Scan the lines below for the word "trained". Copy each line you find it in.

Data for this task:
□ □ □ □

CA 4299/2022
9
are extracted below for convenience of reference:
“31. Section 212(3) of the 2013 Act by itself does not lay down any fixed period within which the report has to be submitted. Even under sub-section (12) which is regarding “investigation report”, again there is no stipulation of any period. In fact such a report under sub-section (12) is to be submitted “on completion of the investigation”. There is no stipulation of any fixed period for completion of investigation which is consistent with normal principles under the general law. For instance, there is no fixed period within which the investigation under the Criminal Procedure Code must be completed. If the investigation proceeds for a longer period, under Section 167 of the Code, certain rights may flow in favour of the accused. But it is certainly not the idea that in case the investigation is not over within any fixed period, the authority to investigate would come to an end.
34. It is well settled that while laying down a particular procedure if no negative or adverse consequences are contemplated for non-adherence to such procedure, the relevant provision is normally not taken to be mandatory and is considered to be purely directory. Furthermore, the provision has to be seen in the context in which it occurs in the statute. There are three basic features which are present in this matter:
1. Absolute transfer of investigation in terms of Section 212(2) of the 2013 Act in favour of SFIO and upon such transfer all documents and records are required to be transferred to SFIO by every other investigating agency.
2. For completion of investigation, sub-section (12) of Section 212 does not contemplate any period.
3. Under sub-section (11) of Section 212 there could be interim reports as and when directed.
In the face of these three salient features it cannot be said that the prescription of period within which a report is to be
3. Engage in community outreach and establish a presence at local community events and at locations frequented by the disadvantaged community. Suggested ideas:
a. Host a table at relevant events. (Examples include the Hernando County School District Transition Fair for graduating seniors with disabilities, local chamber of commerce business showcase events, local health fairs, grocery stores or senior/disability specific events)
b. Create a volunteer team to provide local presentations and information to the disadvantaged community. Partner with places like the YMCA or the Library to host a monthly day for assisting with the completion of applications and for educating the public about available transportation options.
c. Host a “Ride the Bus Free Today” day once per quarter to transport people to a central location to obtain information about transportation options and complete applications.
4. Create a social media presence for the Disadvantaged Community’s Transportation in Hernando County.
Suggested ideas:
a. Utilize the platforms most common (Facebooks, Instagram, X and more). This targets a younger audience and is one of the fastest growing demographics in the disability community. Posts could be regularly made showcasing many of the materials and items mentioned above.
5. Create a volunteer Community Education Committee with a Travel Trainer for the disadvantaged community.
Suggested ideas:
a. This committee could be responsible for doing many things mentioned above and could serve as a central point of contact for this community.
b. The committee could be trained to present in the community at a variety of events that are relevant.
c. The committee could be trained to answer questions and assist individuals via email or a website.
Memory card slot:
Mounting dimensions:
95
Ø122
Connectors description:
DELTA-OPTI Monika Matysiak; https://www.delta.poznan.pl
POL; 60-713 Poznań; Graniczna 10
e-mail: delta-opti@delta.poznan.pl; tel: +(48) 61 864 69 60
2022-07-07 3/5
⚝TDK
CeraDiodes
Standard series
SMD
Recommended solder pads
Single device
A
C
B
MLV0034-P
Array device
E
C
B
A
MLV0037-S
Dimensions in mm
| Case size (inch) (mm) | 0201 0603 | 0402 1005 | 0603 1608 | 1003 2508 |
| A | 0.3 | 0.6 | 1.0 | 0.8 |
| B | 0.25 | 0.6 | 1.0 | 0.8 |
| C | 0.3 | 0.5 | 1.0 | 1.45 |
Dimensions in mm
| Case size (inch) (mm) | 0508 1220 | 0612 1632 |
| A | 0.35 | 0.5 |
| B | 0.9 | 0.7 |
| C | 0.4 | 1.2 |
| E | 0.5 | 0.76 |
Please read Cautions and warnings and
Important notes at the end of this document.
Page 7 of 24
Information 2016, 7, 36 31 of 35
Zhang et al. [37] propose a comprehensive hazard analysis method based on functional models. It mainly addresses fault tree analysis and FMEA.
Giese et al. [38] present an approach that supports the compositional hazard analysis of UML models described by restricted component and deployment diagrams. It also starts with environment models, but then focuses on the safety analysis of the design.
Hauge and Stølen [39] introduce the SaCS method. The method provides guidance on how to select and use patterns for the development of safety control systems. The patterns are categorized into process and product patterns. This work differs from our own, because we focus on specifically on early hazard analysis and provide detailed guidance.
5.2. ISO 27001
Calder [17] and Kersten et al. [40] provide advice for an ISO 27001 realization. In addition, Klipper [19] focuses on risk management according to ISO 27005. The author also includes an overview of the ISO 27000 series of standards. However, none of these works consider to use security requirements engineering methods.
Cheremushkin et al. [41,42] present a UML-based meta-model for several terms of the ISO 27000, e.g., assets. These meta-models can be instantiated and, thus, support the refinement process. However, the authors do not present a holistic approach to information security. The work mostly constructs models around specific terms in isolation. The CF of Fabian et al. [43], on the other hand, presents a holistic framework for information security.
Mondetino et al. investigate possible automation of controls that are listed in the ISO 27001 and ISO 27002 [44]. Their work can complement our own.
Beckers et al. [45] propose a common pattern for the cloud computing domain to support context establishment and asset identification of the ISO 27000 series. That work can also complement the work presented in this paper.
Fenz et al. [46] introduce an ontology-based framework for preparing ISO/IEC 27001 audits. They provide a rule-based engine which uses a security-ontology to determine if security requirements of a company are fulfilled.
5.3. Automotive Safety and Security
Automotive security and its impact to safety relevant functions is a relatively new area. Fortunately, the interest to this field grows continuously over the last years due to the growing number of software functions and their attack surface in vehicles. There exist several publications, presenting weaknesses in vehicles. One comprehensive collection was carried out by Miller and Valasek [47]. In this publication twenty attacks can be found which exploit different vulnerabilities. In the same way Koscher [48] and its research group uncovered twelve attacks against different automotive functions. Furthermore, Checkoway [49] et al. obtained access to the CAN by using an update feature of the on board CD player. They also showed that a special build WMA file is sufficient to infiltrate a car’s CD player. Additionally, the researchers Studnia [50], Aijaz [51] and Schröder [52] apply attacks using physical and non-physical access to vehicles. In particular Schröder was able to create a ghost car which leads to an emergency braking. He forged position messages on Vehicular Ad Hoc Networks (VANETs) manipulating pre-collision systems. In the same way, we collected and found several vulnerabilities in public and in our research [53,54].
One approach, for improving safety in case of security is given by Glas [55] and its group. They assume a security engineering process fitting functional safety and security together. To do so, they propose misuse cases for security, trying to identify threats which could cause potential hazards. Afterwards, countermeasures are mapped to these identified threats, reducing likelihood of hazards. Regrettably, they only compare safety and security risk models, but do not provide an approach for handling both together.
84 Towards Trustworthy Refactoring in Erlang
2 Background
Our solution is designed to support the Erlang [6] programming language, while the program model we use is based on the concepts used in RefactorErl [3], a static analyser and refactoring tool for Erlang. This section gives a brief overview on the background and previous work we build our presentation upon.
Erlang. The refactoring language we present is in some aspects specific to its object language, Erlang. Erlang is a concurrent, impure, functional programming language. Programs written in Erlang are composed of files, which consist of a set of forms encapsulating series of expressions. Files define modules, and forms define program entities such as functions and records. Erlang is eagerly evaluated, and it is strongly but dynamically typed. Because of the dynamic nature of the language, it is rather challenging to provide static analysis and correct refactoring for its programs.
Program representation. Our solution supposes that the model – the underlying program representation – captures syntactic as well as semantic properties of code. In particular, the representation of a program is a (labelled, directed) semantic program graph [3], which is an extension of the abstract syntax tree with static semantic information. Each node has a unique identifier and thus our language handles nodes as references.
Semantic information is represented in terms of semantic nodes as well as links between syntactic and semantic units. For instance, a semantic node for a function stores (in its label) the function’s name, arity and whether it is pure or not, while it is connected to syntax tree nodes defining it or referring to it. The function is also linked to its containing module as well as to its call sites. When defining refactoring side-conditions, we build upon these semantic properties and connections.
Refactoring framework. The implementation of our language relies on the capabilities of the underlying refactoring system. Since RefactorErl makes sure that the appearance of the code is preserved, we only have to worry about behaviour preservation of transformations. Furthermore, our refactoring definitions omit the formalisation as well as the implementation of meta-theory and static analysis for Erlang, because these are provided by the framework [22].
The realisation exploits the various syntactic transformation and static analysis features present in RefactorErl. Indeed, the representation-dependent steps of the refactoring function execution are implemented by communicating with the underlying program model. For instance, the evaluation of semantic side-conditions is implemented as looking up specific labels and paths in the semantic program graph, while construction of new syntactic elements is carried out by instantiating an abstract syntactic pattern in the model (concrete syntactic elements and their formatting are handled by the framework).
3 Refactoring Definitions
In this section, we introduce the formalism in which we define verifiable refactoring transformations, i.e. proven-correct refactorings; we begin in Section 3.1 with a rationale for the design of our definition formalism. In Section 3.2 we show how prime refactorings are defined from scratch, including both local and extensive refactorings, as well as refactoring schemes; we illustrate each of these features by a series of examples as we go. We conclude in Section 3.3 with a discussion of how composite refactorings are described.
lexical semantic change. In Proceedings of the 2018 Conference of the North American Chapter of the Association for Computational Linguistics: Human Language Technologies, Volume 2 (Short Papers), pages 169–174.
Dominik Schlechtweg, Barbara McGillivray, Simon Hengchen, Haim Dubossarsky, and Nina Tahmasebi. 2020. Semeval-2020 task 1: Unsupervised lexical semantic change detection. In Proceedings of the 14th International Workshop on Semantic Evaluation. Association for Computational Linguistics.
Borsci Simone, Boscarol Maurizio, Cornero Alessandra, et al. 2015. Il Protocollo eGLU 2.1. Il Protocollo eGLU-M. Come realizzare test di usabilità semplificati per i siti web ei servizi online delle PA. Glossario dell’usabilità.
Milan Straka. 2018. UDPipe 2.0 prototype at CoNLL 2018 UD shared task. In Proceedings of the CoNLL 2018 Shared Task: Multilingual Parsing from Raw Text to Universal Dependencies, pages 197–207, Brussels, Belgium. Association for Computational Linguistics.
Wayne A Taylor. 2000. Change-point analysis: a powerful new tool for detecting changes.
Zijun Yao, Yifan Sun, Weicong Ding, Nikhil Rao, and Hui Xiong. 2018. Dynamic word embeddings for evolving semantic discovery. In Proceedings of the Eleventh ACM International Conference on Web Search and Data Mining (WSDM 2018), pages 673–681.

□ □ □ □

Expected answer:
b. The committee could be trained to present in the community at a variety of events that are relevant.
c. The committee could be trained to answer questions and assist individuals via email or a website.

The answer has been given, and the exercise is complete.